··· 文書抜粋 ···
ですから、「案」とは、様々なモノゴトを、それぞれ一番ふさわしい位置に配置して安定させて、それらの持っているそれぞれの特長が最高に発揮できるようにする行動やアイデアを意味する漢字なのです。

たとえば、「案内」とは、やって来た人を、その人に一番適切な部署に誘導してあげる行為のことですね。
「考案」とは、様々なエレメント(要素)を組み合わせて、それらの要素がそれぞれの特徴を発揮して全体として最高の機能が果たせるようなシステムを創り出すことですね。

さて、道元さんの<現成公案>の意味を要約すると、次のようになります。

人が、未来や過去にいのちをフラフラさせずに、今・ココにしっかり腰を据えて行動できるようになると(現成)、
おのずと個人性の限界の枠組みを突破して、いのちの全体性に復帰出来る(公)。
それによって、宇宙全体のモノゴトの安定のために、今・ココで自分に可能な最善・最適な行動(案)が自ずと採れるようになる。
以上が<現成公案>である。

文献には、師の慈明の、「オレは、行くところがあるんだ。ちょっとどいてくれ」で、楊岐さんは「現成」から「公案」の悟りへとステップ・アップ出来たとは書かれていませんが、そうであったことが、その後の楊岐さんの行動から明らかだと思います。
··· データ項目 ···
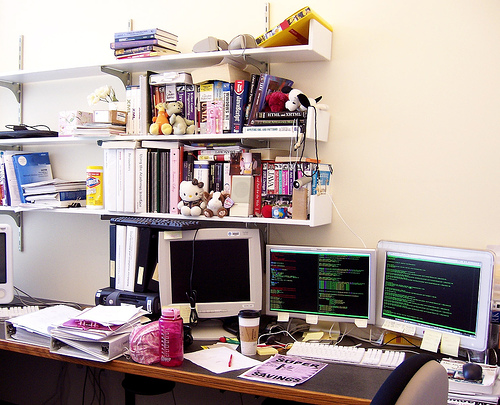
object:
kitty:
[175, 178, 208, 217]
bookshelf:
[0, 20, 333, 229]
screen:
[170, 239, 250, 306]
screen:
[267, 248, 369, 322]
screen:
[379, 251, 481, 340]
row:
[156, 228, 494, 354]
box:
[254, 6, 334, 50]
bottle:
[157, 306, 183, 367]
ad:
[237, 352, 327, 388]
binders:
[109, 224, 117, 291]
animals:
[163, 97, 196, 136]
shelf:
[0, 106, 330, 148]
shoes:
[0, 122, 59, 137]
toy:
[280, 88, 326, 114]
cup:
[236, 308, 262, 356]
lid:
[236, 309, 258, 318]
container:
[85, 165, 104, 210]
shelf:
[0, 192, 336, 228]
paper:
[237, 353, 327, 387]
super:
[275, 356, 320, 370]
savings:
[251, 369, 299, 382]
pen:
[227, 353, 233, 367]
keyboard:
[109, 217, 204, 232]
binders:
[132, 223, 157, 295]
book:
[253, 5, 336, 47]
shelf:
[0, 17, 332, 83]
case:
[129, 320, 162, 364]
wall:
[0, 0, 499, 307]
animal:
[198, 189, 235, 218]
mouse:
[460, 363, 481, 383]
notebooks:
[133, 147, 150, 215]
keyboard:
[282, 340, 406, 371]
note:
[435, 330, 458, 357]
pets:
[147, 102, 173, 136]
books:
[439, 357, 498, 396]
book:
[241, 124, 298, 134]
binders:
[170, 145, 181, 216]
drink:
[236, 308, 261, 358]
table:
[0, 296, 499, 404]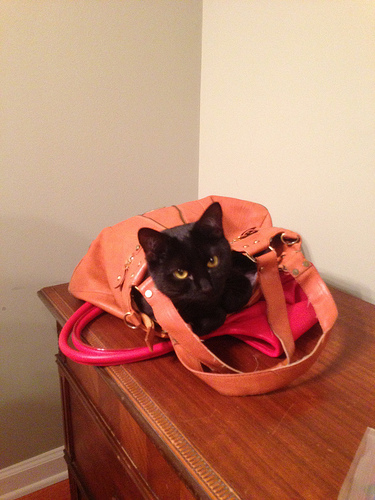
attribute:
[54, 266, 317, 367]
purse — bright pink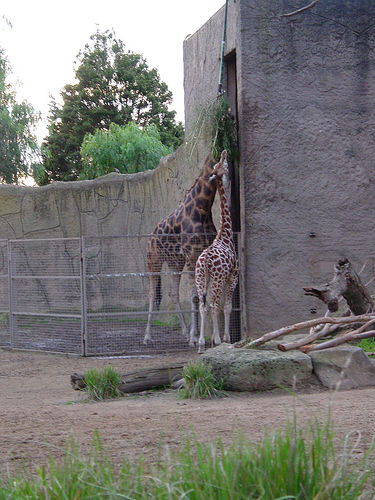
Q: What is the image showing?
A: It is showing a zoo.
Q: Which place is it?
A: It is a zoo.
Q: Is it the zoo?
A: Yes, it is the zoo.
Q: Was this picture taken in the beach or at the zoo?
A: It was taken at the zoo.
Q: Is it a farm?
A: No, it is a zoo.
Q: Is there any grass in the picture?
A: Yes, there is grass.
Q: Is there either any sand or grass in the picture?
A: Yes, there is grass.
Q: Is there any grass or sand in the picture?
A: Yes, there is grass.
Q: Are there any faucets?
A: No, there are no faucets.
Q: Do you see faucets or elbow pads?
A: No, there are no faucets or elbow pads.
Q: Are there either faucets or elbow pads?
A: No, there are no faucets or elbow pads.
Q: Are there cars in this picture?
A: No, there are no cars.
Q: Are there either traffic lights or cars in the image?
A: No, there are no cars or traffic lights.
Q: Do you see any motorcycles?
A: No, there are no motorcycles.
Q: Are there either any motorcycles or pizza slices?
A: No, there are no motorcycles or pizza slices.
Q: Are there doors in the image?
A: Yes, there is a door.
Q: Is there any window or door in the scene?
A: Yes, there is a door.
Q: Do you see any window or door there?
A: Yes, there is a door.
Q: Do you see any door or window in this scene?
A: Yes, there is a door.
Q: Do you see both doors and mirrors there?
A: No, there is a door but no mirrors.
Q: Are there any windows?
A: No, there are no windows.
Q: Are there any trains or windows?
A: No, there are no windows or trains.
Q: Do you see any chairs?
A: No, there are no chairs.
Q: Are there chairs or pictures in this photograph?
A: No, there are no chairs or pictures.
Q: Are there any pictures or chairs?
A: No, there are no chairs or pictures.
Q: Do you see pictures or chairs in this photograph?
A: No, there are no chairs or pictures.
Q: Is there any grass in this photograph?
A: Yes, there is grass.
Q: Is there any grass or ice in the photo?
A: Yes, there is grass.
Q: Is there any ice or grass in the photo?
A: Yes, there is grass.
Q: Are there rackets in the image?
A: No, there are no rackets.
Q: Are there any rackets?
A: No, there are no rackets.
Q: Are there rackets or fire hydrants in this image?
A: No, there are no rackets or fire hydrants.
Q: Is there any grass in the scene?
A: Yes, there is grass.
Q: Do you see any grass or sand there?
A: Yes, there is grass.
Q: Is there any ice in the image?
A: No, there is no ice.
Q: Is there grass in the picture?
A: Yes, there is grass.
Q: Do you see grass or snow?
A: Yes, there is grass.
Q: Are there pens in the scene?
A: No, there are no pens.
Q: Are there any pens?
A: No, there are no pens.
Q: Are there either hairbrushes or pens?
A: No, there are no pens or hairbrushes.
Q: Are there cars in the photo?
A: No, there are no cars.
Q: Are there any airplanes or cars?
A: No, there are no cars or airplanes.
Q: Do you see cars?
A: No, there are no cars.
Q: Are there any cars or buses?
A: No, there are no cars or buses.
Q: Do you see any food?
A: Yes, there is food.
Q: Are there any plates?
A: No, there are no plates.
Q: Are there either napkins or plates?
A: No, there are no plates or napkins.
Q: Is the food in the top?
A: Yes, the food is in the top of the image.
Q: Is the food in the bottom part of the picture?
A: No, the food is in the top of the image.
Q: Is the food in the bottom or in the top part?
A: The food is in the top of the image.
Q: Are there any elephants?
A: No, there are no elephants.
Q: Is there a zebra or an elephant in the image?
A: No, there are no elephants or zebras.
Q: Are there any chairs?
A: No, there are no chairs.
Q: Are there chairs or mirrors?
A: No, there are no chairs or mirrors.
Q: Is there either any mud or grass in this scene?
A: Yes, there is grass.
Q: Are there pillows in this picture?
A: No, there are no pillows.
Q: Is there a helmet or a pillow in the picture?
A: No, there are no pillows or helmets.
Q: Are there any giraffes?
A: Yes, there is a giraffe.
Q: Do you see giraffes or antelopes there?
A: Yes, there is a giraffe.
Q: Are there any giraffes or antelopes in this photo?
A: Yes, there is a giraffe.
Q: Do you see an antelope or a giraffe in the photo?
A: Yes, there is a giraffe.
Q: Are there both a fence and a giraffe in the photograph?
A: Yes, there are both a giraffe and a fence.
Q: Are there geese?
A: No, there are no geese.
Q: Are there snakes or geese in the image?
A: No, there are no geese or snakes.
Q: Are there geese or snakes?
A: No, there are no geese or snakes.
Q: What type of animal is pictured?
A: The animal is a giraffe.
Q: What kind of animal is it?
A: The animal is a giraffe.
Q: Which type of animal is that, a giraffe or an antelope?
A: That is a giraffe.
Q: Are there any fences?
A: Yes, there is a fence.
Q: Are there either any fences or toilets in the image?
A: Yes, there is a fence.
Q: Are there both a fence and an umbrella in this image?
A: No, there is a fence but no umbrellas.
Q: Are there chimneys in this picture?
A: No, there are no chimneys.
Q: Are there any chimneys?
A: No, there are no chimneys.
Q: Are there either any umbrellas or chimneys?
A: No, there are no chimneys or umbrellas.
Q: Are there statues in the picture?
A: No, there are no statues.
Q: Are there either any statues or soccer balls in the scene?
A: No, there are no statues or soccer balls.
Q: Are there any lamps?
A: No, there are no lamps.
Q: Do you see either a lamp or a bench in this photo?
A: No, there are no lamps or benches.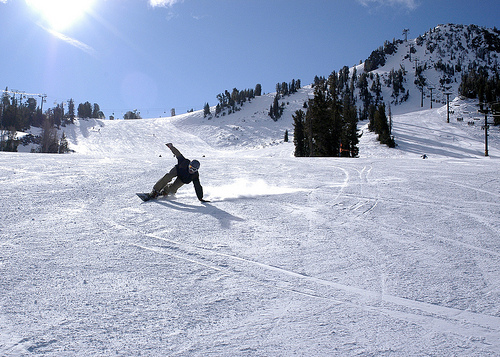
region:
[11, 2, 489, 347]
Photo taken during the day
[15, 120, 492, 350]
The ground is white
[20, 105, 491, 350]
The ground is covered in snow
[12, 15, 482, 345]
Photo taken in the winter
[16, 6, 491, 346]
The weather is cold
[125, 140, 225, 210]
Person on a snowboard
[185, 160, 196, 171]
Goggles on the man's face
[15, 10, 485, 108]
The sky is clear and blue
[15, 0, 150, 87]
Rays of sunshine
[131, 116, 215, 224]
man on snow board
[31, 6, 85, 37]
sun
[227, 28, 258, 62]
white clouds in blue sky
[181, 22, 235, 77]
white clouds in blue sky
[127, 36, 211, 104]
white clouds in blue sky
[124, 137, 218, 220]
A snowboarder coming down a slope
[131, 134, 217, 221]
A snowboarder coming down a slope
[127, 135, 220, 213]
A snowboarder coming down a slope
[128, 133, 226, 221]
A snowboarder coming down a slope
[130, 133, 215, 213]
A snowboarder coming down a slope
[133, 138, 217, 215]
A snowboarder coming down a slope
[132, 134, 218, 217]
A snowboarder coming down a slope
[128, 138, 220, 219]
A snowboarder coming down a slope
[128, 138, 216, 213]
A snowboarder coming down a slope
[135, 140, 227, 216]
A snowboarder coming down a slope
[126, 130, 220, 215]
A snowboarder coming down a slope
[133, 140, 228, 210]
A snowboarder coming down a slope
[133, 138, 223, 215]
A snowboarder coming down a slope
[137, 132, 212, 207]
the snowboarder on the hill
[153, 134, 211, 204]
the man leaning over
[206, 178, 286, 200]
the hand cutting through the snow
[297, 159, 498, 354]
the lines in the snow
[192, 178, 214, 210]
the hand on the ground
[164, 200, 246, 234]
the shadow on the hill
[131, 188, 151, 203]
the tip of the snowboard under the man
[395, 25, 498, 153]
the ski lift going up the mountain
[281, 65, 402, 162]
the trees on the snowy hill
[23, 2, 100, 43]
the glaring sun in the air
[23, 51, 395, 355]
the man is snowboarding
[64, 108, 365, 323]
the snow is fresh and smooth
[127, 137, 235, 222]
A person falling in the snow.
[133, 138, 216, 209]
A person snowboarding.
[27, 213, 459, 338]
The snow is white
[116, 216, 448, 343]
Ski marks in the snow.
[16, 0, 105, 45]
The sun is shining.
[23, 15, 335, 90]
The sky is clear and blue.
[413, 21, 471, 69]
Trees on top of the mountain.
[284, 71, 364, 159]
Green trees on the ground.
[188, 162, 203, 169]
The person is wearing goggles.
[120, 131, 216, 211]
man snowboarding on white snowy hill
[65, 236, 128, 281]
white snow on hill side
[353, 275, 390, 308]
white snow on hill side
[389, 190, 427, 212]
white snow on hill side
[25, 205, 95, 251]
white snow on hill side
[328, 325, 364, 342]
white snow on hill side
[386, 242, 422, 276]
white snow on hill side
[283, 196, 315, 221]
white snow on hill side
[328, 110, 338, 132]
green leaves on the tree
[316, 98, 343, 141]
green leaves on the tree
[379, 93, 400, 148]
green leaves on the tree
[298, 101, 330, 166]
green leaves on the tree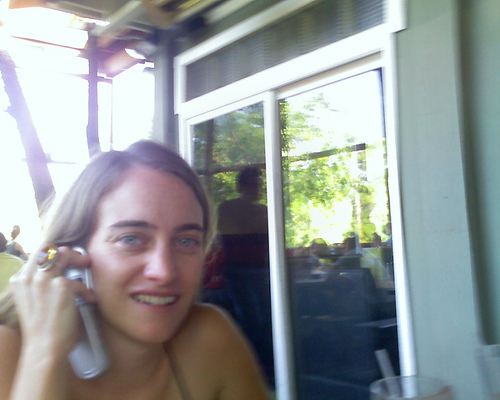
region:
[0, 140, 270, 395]
a young woman holding a phone to her ear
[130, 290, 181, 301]
white teeth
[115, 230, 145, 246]
pale blue eyes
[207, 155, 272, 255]
a man's reflection on a sliding glass door in the background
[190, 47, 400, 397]
a sliding glass door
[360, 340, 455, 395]
a drink with a straw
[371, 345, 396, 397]
a drinking straw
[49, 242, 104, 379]
a portable phone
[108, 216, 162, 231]
a brown eyebrow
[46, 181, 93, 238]
light brown hair back-lit with sunlight streaming through it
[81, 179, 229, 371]
one lady is seen.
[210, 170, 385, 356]
Reflection is seen in door.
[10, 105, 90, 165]
Day time picture.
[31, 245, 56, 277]
lady is wearing a ring in her fingers.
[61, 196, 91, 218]
hair is grey color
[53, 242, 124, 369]
lady is holding white color object.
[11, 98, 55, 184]
Woods are brown color.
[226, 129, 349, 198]
trees are green color.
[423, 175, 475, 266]
Wall is grey color.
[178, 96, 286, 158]
Frame is white color.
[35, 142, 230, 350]
a woman with light colored eyes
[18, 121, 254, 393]
a girl with light colored hair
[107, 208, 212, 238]
a pair of dark eyebrows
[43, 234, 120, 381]
a silver flip phone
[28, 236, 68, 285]
a very large, amber ring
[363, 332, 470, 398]
a glass with a straw in it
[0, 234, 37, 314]
person in light colored shirt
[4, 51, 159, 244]
two tree trunks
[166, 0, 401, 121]
a rectangular vent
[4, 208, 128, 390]
The girl is holding a phone.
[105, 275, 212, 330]
The girl is smiling.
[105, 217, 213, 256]
The girl has blue eyes.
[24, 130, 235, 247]
The girl has blonde hair.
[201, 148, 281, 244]
A person is reflected in the window.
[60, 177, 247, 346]
The girl is looking at the camera.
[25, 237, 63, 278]
The girl is wearing a ring.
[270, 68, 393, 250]
Trees are reflected in the window.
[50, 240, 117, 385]
The phone is silver.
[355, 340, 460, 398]
A glass and straw are next to the girl.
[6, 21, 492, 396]
young woman talking on a cell phone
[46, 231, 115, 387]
···
- _要件_:
現成公案について述べた文書抜粋を、最後の文の続きから書き進めてください。

- _出力_:
次の日、楊岐は正装して慈明の部屋に出かけ、改めて昨日の事の感謝を述べます。
すると、師の慈明は、「まだ、だめだ(未在みざい)!」と言います。
楊岐は、一言も述べず、そのまま仕事場に戻ってゆきます。
 
この楊岐の行動を見ても、楊岐の悟りはすでに「現成」から「公案」の域まで達していたことが分かります。

「未在」とは、当時の中国の俗語で、「まだ、だめだ」という意味なのですが、それは、「未だどこにも存在しない」という意味で捉えることもできますね。

つまり、「まだ、だめだ」という意味と、「君は悟ったという状態にも固着していないんだな」という意味も兼ね合わせて楊岐に問うているのです。もし、「君はまだだめだ」という意味に捉えてがっかりしたり、抗弁したりしたら、その人は、やはりまだだめなんですね。

もし、「君はどこにも固着しないで、今・ココ、今・ココにしっかりいのちの重心を据えながらも、どの今・ココにも固着してしまわないで流動してゆくという、いのち本来のあり方が出来ているね」と捉えることが出来たなら、楊岐は昨日の悟りさえすっかり忘れて、監院の仕事に帰って行けるでしょう。そして、楊岐の場合は後者だったので、師の慈明もきっと満足だったでしょう。

楊岐の立場から見るとこういう事なのです。
昨日、私はいのちの真理を悟ることが出来た。それは、師のお蔭なのだから、感謝の気持ちをしっかり形に表さなければならない。だから正装して師のもとに行き、礼拝して感謝の意を示したのです。

しかし、師から「よし」と許可されたり、褒められたりすることを願っていたわけではないのです。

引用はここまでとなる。